Is rounding the camera each frame the wrong tradeoff (causing accumulated error and “micro stutter”), and what’s the practical way to keep pixel-perfect rendering without timing skew on high refresh displays?

Arthur

Rounding isn’t what causes drift here (since you’re still integrating camX as a float), but it absolutely can cause the “hold… hold… jump” micro-stutter you’re describing on 120Hz. At 90 px/sec you’re moving ~0. 75px per frame at 120Hz, so the rounded integer camera position will repeat for a frame or two and then advance by 1. At 60Hz you’re moving ~1. 5px per frame, so you “naturally” advance most frames and it looks smoother. The tradeoff is: keep the simulation continuous, but make the render snap deterministic so you don’t bounce between two integers. Math. round can flip you back and forth around the 0. 5 boundary depending on tiny dt variation; floor/trunc won’t.

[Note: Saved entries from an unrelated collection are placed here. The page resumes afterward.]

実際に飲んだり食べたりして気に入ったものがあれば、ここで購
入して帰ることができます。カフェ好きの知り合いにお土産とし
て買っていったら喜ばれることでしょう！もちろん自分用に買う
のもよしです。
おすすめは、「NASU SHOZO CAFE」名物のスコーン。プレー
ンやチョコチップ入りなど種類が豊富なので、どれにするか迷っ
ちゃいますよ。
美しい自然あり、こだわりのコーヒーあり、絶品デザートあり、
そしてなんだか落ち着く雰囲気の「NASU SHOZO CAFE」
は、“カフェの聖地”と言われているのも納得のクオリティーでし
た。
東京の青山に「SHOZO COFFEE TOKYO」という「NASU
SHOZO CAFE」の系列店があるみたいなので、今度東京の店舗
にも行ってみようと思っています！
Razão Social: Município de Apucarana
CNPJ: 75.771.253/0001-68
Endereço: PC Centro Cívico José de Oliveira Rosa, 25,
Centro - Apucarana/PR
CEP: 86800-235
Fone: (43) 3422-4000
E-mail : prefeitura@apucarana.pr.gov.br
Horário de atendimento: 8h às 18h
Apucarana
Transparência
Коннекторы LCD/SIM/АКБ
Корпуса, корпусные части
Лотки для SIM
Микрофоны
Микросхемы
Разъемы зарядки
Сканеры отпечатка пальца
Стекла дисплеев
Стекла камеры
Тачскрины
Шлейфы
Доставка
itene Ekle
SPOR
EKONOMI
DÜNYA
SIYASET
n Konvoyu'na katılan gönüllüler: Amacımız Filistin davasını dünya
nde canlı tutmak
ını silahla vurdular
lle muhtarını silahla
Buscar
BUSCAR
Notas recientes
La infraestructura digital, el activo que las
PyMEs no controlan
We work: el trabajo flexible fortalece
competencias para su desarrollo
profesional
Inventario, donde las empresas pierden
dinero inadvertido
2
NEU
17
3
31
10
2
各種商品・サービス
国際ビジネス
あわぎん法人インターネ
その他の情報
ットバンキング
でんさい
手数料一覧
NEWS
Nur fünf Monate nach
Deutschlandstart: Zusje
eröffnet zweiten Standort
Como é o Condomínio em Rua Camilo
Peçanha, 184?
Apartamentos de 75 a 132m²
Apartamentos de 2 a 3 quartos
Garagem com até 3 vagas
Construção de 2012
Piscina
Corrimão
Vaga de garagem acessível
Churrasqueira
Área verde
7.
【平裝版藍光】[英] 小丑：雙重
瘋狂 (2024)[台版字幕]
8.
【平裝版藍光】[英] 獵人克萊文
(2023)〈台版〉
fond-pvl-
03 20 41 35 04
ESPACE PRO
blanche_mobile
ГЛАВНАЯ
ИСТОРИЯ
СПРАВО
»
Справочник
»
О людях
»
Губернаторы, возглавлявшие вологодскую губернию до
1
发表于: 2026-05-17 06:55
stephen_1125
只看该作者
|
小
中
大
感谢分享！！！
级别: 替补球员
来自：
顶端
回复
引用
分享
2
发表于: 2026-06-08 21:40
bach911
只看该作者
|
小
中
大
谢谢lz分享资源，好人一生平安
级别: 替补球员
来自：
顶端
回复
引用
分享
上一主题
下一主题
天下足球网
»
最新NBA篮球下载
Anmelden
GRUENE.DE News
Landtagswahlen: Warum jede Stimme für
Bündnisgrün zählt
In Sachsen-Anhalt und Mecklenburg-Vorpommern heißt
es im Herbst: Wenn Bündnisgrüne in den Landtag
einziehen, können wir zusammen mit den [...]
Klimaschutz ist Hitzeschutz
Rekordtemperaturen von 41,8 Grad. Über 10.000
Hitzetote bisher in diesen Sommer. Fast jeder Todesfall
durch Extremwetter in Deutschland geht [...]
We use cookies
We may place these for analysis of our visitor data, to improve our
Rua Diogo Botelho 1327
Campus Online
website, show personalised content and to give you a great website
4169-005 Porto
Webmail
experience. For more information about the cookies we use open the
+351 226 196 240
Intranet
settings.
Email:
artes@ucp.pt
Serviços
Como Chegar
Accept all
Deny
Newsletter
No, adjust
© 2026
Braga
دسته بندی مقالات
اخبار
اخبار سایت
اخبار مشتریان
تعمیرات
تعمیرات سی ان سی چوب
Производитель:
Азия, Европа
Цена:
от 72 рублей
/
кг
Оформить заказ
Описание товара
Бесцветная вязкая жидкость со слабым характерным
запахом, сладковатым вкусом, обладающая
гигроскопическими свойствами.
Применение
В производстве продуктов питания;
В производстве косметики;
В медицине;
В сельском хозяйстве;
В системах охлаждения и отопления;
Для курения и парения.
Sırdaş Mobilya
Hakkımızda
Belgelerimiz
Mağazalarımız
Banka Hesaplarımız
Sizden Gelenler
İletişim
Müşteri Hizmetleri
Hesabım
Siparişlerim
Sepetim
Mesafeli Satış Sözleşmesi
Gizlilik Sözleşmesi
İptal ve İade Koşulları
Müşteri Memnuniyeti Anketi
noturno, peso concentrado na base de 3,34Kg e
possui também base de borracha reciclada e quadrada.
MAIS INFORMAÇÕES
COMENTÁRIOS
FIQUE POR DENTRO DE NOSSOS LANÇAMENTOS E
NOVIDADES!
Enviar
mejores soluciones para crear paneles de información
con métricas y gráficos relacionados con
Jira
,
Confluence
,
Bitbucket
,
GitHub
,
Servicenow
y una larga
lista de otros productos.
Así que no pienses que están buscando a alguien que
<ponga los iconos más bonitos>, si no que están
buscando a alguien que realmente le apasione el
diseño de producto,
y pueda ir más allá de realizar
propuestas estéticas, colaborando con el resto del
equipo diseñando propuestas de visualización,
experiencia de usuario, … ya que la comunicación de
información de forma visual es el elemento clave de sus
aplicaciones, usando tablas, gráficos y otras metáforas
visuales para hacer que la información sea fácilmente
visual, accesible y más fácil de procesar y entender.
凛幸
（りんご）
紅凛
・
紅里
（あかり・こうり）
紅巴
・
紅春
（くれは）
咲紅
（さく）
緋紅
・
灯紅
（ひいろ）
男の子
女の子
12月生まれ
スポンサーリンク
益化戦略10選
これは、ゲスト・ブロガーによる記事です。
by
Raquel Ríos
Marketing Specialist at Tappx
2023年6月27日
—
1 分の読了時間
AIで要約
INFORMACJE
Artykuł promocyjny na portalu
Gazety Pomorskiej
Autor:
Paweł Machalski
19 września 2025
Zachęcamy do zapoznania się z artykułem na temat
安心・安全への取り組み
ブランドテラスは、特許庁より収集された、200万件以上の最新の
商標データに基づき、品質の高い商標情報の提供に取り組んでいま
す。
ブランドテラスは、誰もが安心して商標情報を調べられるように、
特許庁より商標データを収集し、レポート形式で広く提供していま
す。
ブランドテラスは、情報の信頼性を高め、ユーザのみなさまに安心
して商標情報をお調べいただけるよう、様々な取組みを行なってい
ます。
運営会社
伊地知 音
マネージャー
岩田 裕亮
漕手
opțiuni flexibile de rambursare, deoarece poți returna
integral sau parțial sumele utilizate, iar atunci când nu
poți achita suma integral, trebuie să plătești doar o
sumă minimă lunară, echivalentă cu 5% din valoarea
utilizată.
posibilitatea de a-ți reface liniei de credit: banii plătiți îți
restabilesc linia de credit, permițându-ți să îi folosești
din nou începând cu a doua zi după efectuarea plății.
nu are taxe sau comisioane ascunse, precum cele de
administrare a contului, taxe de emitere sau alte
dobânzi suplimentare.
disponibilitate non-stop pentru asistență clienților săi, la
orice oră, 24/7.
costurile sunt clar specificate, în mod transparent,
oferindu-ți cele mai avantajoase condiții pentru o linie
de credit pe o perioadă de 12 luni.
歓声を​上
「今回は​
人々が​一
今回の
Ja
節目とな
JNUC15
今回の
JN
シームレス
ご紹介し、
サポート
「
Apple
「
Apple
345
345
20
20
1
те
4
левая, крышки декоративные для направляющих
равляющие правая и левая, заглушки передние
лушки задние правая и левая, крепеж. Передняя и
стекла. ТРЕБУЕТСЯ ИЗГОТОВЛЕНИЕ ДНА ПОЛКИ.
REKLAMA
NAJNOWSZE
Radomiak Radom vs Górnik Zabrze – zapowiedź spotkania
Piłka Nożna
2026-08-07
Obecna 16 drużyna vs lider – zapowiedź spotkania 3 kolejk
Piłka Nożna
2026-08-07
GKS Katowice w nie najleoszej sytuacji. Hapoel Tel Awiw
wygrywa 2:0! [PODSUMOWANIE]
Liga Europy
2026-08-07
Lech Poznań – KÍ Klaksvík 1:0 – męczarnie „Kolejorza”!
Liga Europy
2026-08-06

Something like:

let last = performance.now();
let camX = 0;
const speed = 90; // px/sec

function frame(now) {
  const dt = (now - last) / 1000;
  last = now;

  camX += speed * dt;

  // snap only for rendering; use a consistent direction
  const drawX = Math.floor(camX); // or Math.trunc(camX) if you ever go negative

  ctx.setTransform(1, 0, 0, 1, -drawX, 0);
  drawWorld();

  requestAnimationFrame(frame);
}

requestAnimationFrame(frame);

One more thing that bites people (and looks exactly like “subpixel jitter” even when your camera is integer): make sure your canvas backing resolution and your CSS size line up so that one “game pixel” maps to an integer number of device pixels. If you’re doing any scaling with devicePixelRatio and the scale factor ends up non-integer, you’ll get shimmer no matter how perfect your camera math is.